• _Consignes_
[1] Répondez à ces questions sur le texte sur le monument aux morts nantais :
(a) À quelle date l'ensemble fut-il inauguré ?
(b) Quel emplacement le conseil municipal retint-il lors de sa séance du 28 décembre 1925 ?
(c) Qui dirigeait le service d'architecture de la ville ?
[2] Dans le texte sur le monument aux morts nantais, relevez tous les adjectifs de la citation entre guillemets qui décrivent l'œuvre voulue par le Conseil municipal.
[3] Poursuivez en quelques phrases le texte sur le monument aux morts nantais, juste après sa dernière phrase.

• _Texte proposé_

Statue de la Délivrance
Le monument aux morts de la Première Guerre mondiale nantais est constitué de deux entités : la statue de la Délivrance et les Tables mémoriales. Cet ensemble imaginé par la municipalité de Paul Bellamy et l'architecte de la ville Camille Robida fut inauguré le 17 novembre 1927. Le 11 novembre 2018, le retour de la statue dans le square du Maquis-de-Saffré à l'occasion des cérémonies du centenaire de l'Armistice permet de présenter aux Nantais le monument dans sa dualité retrouvée.
Statue de la Délivrance
Date du document : 11-11-2018
Le projet double de Paul Bellamy pour le monument aux morts
Dès 1918, le Conseil municipal décide d'ériger "une œuvre imposante, simple, sévère et monumentale" en hommage aux soldats Nantais morts au cours du conflit. La ville et les associations d'anciens combattants s'entendent sur un monument qui installé dans un cadre naturel serait propice au recueillement et présenterait la liste des soldats nantais morts pour la France. Différentes propositions sur l'emplacement de ce monument sont alors étudiées par le service d'architecture de la ville dirigé par Camille Robida. Le site du square Saint-André est finalement choisi lors de la séance du conseil municipal du 28 décembre 1925.

• _Données fournies_
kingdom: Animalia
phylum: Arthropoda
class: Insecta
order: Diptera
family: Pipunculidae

* * *

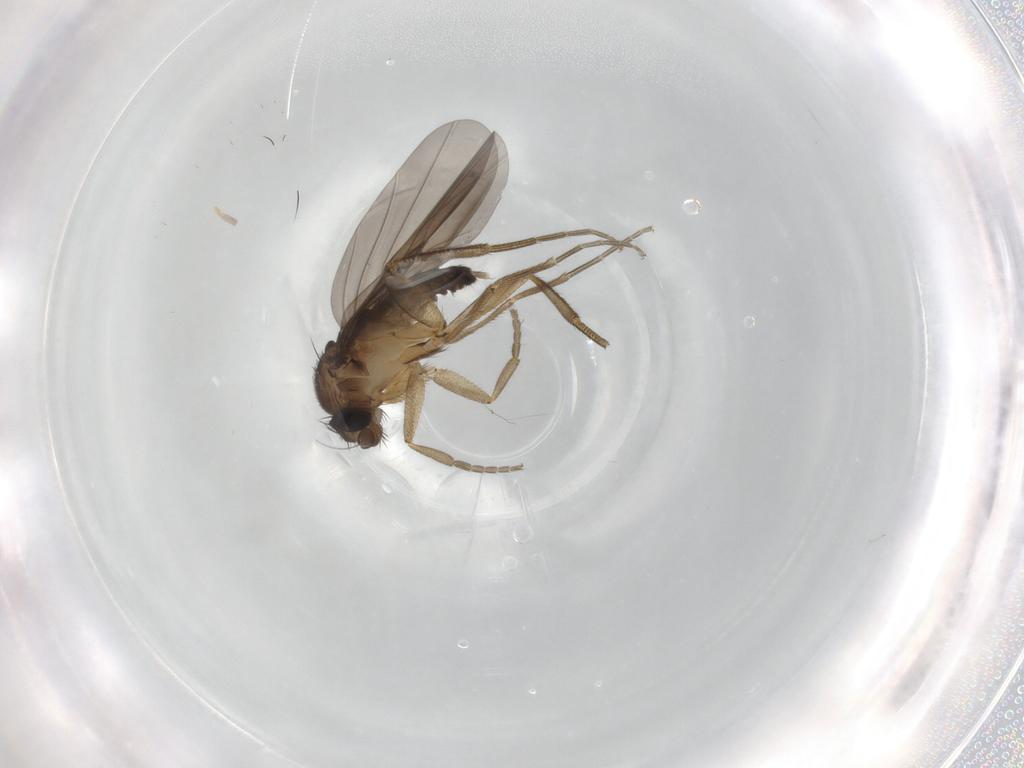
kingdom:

• _Réponses_
[1]
(a) Le 17 novembre 1927.
(b) Le square Saint-André.
(c) Camille Robida.

[2] imposante, simple, sévère, monumentale

[3]
En 1926, Paul Bellamy évoque lors des échanges du conseil sur le financement de l'inscription de 7000 noms sur les tables mémoriales, son vœu de déposer le Livre d'Or contenant l'ensemble des noms de soldats au devant du monument ; un groupe sculptural -une "Victoire ailée" par exemple- dominant cette dépose.
Le choix de la statue de la Délivrance, œuvre réalisée par le sculpteur Emile-Oscar Guillaume est proposé le 9 mai 1927 au Comité d'Action et au conseil municipal ; le projet est adopté à l'unanimité. Au mois d'avril précédent cette statue représentant une femme nue, en équilibre sur la pointe des pieds, le corps arqué vers l'arrière, tendant les bras vers le ciel avec un glaive dans la main droite avait été exposée dans une galerie à Nantes.
La Délivrance nantaise, une statue parmi beaucoup d'autres exemplaires
La statue nantaise n'est qu'un des nombreux exemplaires du modèle initialement dénommée La Victoire par son créateur Emile-Oscar Guillaume lorsqu'il la réalise en 1914 au lendemain de la victoire de La Marne.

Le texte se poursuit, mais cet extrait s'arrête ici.